Kedua: mendapatkan pertolongan Allah Swt. dalam waktu dekat. Ayat ini memberikan kabar gembira kepada Rasul dan kaum Mukmin yang mengalami penderitaan hingga mencapai puncaknya berupa dekatnya pertolongan Allah Swt. Kejadian serupa juga dapat mereka alami. Tatkala ujian penderitaan yang mereka hadapi sampai pada klimaksnya, itu menjadi pertanda pertolongan-Nya segera tiba. Allah Swt. berfirman:
Sesungguhnya Kami menolong rasul-rasul Kami dan orang-orang yang beriman dalam kehidupan dunia dan pada hari berdirinya para saksi (Hari Kiamat). (QS Ghafir [40]: 51).

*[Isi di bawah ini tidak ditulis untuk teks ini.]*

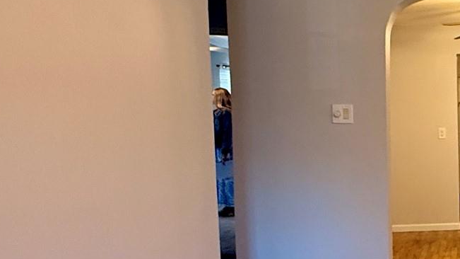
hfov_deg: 33.3
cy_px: 182
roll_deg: -0.3
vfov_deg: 24.7
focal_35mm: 48
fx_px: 585
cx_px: 577
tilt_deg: -6.3
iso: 400
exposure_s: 1/120
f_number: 2.2
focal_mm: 2.22
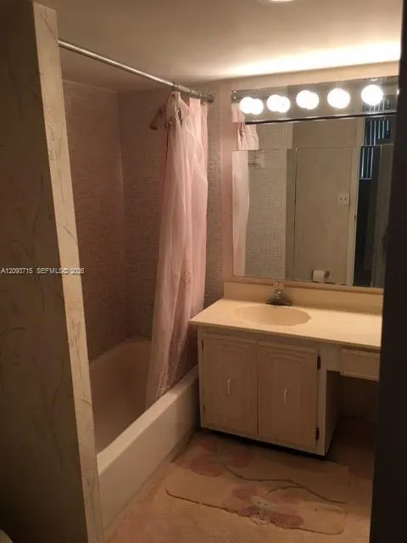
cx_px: 204
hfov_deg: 48.2
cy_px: 272
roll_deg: +0.2
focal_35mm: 29
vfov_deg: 61.7
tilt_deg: -12.0
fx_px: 455
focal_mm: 4.15
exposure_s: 1/30
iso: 50
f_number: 2.2
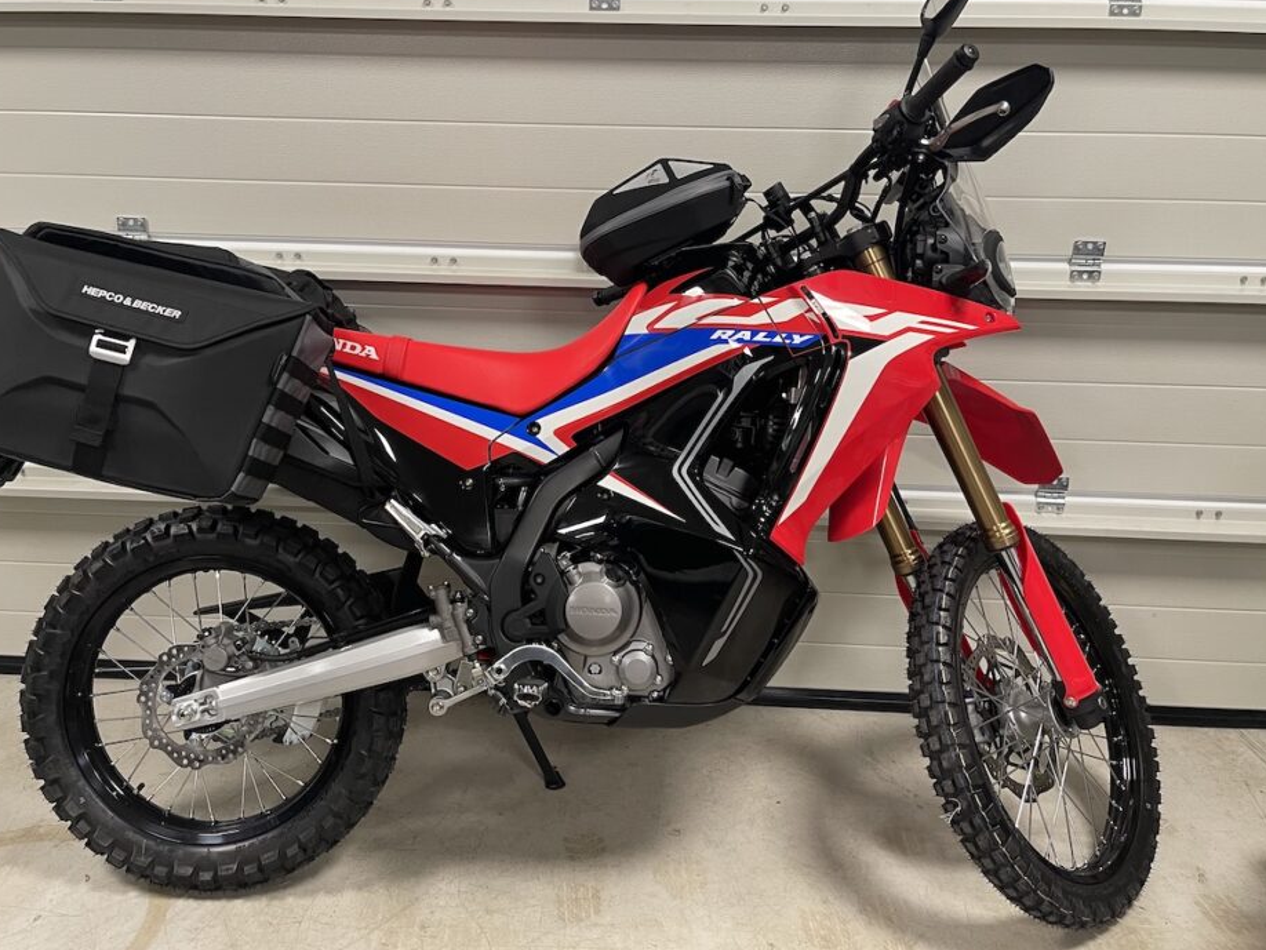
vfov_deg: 48.2
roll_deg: -1.1
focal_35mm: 29
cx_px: 599
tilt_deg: -16.3
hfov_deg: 61.6
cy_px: 443
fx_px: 1061
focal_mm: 5.1
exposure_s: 1/54
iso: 200
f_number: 1.6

Keyakinan dan harapan akan dekatnya pertolongan Allah Swt. ini juga bisa membuat seseorang menjadi kian tegar dan tabah menghadapi berbagai ujian. Siapa yang tidak bergembira ketika penderitaannya segera berlalu dan kebenaran segera menang? Al-Quran pun menyebut pertolongan Allah Swt. dan kemenangan yang dekat sebagai perkara yang dicintai manusia (QS ash-Shaff [61]: 13).
Pertolongan hanya di tangan Allah Swt.; tidak akan datang kecuali dari-Nya (QS Ali Imran [3]: 126, al-Mulk [67]: 20, al-Kahfi [18]: 43). Ditegaskan pula, siapa yang ditolong Allah Swt., tidak ada seorang pun yang dapat mengalahkannya. Sebaliknya, jika Allah Swt. membiarkannya, tidak ada seorang pun yang dapat menolongnya (QS Ali Imran [3]: 160).
Dengan demikian, pertolongan Allah Swt. merupakan anugerah tak terkira. Tentu lebih membahagiakan jika anugerah itu segera tiba. Andai pertolongan yang dinantikan itu belum juga datang, mereka bisa melakukan evaluasi diri, apakah usaha yang mereka lakukan belum serius atau penderitaan yang mereka alami belum mencapai puncaknya.